:: Исходные данные ::

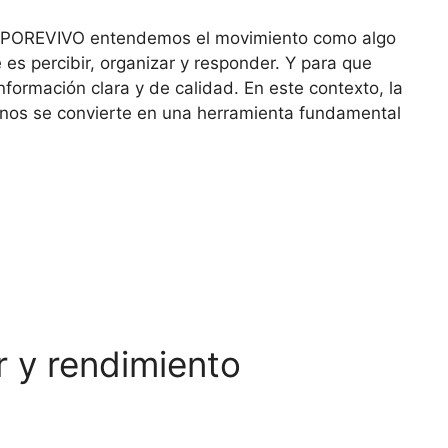
CORPOREVIVO entendemos el movimiento como algo
es percibir, organizar y responder. Y para que
nformación clara y de calidad. En este contexto, la
nos se convierte en una herramienta fundamental
r y rendimiento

:::

В каких строках записей встречается слово «clara»? Покажите каждую такую строку полностью.

nformación clara y de calidad. En este contexto, la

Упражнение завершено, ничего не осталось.